Болгарский И.О. премьера и вправду хотел что-то возразить, но осекся, едва успев открыть рот. Брат русской императрицы имел такой вид, что у прожженного демократа сердце уходило в пятки. В гневе царь Михаил был воистину страшен, и в такие моменты на ум профессиональному демократу сразу приходили бесконечные колонны каторжников, бредущих по колено в снегу во глубину сибирских руд.

– И вот еще что, – ледяным голосом добавил новый болгарский монарх, – касаемо вашего предшественника на посту премьер-министра господина Добри Петкова, попавшегося на краже денег из фондов помощи беженцам – я приказал провести в его отношении полное расследование. И если с ним все так плохо, как пишут в газетах, то этого национал-либерального господина вместе со всеми его пособниками публично живьем прокрутят через мясорубку, а фарш скормят собакам. Не для того болгарский народ сделал меня своим царем, чтобы я попускал подобные вещи. Каждый должен понять, что воровать у слабых и убогих – совершенно немыслимое дело, а воровство у государства неизбежно приводит к летальному исходу. Надеюсь, вы меня хорошо поняли, господин Малинов? А если поняли, то идите и не грешите. Если сделаете все как надо, то войдете в историю во вполне положительном ключе – как премьер-министр, в правление которого Болгария обрела истинную территориальную целостность и достигла невиданного процветания. И вы тоже ступайте, Георгий Минчевич, все изменения в диспозиции я вам изложил, теперь ваше дело – довести их до исполнения…

Когда премьер-министр и военный министр вышли, Елена Сербская вздохнула и произнесла:

– Мой дорогой, тебе не кажется, что ты готовишься поступить слишком жестоко с этим господином Петковым? Нельзя ли как-нибудь помягче, ведь верные слуги престола имеют право на некоторое снисхождение к своим слабостям…

– Помягче нельзя, – покачал головой Михаил, – и это первый урок, который нам с Ольгой преподали Павел Павлович и Александр Владимирович. Когда вокруг монарха создается атмосфера вседозволенности, а личности, облеченные его доверием, уверены в своей безнаказанности, что бы они ни натворили, начинает складываться ситуация, в будущем чреватая революциями и всяческими неустройствами.
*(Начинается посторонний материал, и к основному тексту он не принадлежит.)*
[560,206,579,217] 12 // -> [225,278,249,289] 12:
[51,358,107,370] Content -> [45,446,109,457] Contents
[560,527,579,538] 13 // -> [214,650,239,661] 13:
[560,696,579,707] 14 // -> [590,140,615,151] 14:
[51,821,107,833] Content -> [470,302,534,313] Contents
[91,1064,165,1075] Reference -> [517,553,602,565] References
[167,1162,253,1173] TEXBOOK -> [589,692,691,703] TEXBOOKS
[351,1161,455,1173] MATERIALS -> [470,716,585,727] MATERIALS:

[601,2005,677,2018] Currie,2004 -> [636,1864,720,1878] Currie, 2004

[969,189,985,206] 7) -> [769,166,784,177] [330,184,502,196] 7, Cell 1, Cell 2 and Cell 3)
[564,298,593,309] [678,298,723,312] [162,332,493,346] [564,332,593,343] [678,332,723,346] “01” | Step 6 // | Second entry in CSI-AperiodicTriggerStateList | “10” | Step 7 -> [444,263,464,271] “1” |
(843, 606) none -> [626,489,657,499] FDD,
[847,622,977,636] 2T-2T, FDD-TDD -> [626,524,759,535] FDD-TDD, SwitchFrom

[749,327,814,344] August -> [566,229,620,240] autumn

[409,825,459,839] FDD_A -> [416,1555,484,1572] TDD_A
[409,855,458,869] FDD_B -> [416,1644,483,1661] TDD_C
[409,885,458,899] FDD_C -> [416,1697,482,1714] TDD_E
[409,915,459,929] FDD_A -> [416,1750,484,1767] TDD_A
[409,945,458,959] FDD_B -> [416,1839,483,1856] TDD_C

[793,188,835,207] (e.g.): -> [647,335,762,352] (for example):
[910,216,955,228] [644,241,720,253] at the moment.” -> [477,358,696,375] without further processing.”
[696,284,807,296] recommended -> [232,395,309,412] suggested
На самом деле в такой жесткости заключается истинный гуманизм. Если тех, кто грешил по мелочи, можно одернуть и на первый раз простить, то чудовищ, способных обкрадывать беженцев, вдов и сирот – то есть людей, по определению обездоленных – следует казнить прилюдно, чтобы и другим было неповадно. Не могут они быть верными слугами престола, ни в каком виде. И чем выше положение такого деятеля, тем свирепее и показательнее должна быть его казнь. Народ должен видеть, что монарх как неподкупный судия стоит на страже его интересов, и с тех, кому много было дано, спрашивает такой же широкой мерой…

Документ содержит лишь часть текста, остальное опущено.